Но для осуществления хотя бы и этого ничтожного права по­думайте, что должна перечувствовать и пережить несчастная жен­щина, начиная с добровольного оглашения своего позора, которым обусловливается возможность возбуждения самого судебного иска! Какую ужасную внутреннюю борьбу она должна перенести, чтобы унизить и подавить в себе не только врожденные иногда деликат­ность и стыд, но и общее чувство человеческого достоинства ради спасения детей от голодной смерти, детей, одинаково обязанных своею жизнью как ей, так и тому, кто ее совратил!
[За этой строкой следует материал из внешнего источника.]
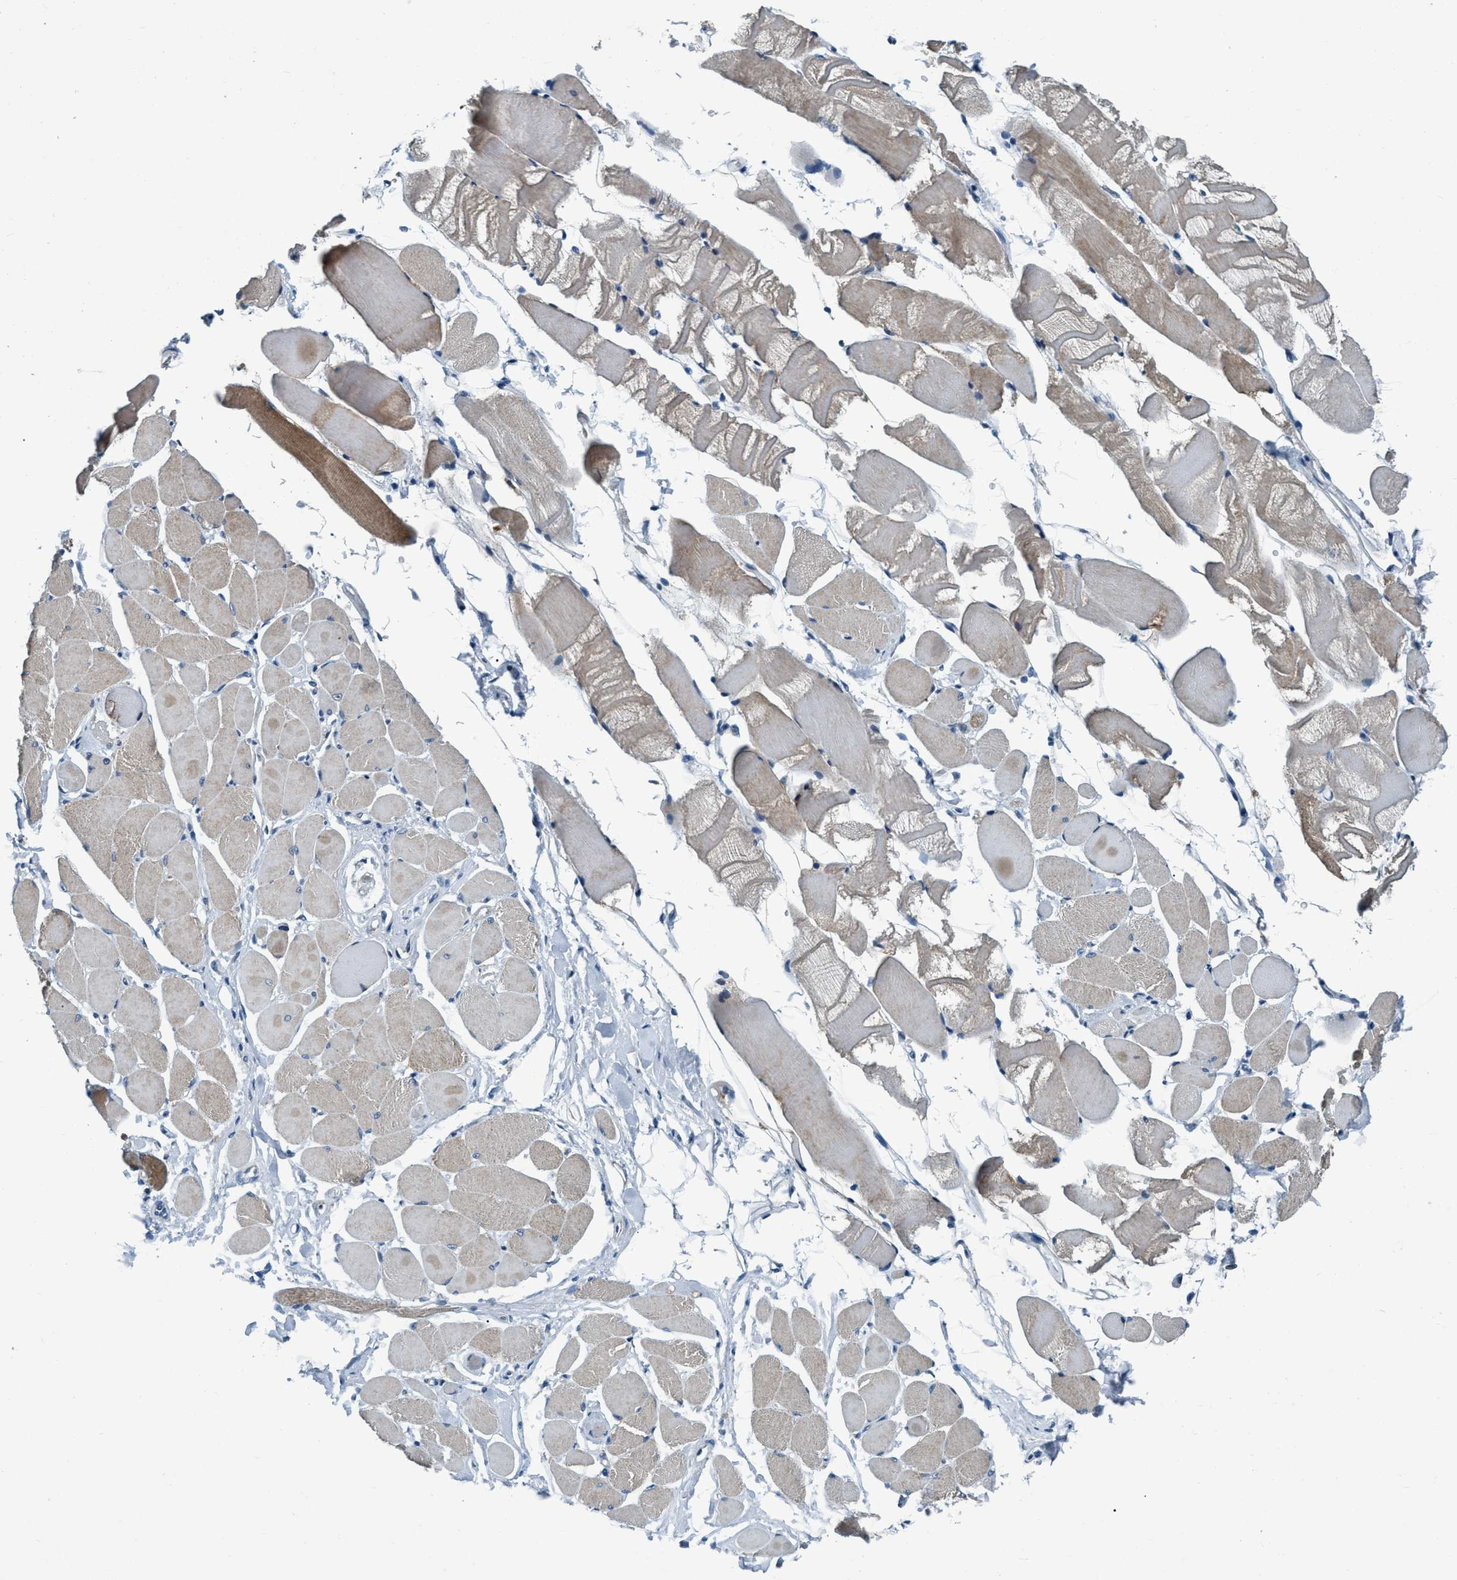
{"staining": {"intensity": "moderate", "quantity": ">75%", "location": "cytoplasmic/membranous"}, "tissue": "skeletal muscle", "cell_type": "Myocytes", "image_type": "normal", "snomed": [{"axis": "morphology", "description": "Normal tissue, NOS"}, {"axis": "topography", "description": "Skeletal muscle"}, {"axis": "topography", "description": "Peripheral nerve tissue"}], "caption": "This photomicrograph exhibits immunohistochemistry staining of unremarkable skeletal muscle, with medium moderate cytoplasmic/membranous staining in approximately >75% of myocytes.", "gene": "ARMC9", "patient": {"sex": "female", "age": 84}}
И потому неудивительно, если лишенная законной опоры и покровительства женщина, обесчещенная и покинутая с детьми, прибегает к такой грубой и несвойственной ей форме протеста про­тив низкого поступка своего совратителя, в какой выразился протест и обвиняемой Левенштейн; неудивительно, если мы видим смертоносное оружие в руках такого существа, которое, по своему природному назначению, не отнимает, а дает жизнь, неудивительно потому, что в поступках ее сказывается мщение за поруган­ную честь и за безнаказанно отнятую будущность у нее и у ее детей!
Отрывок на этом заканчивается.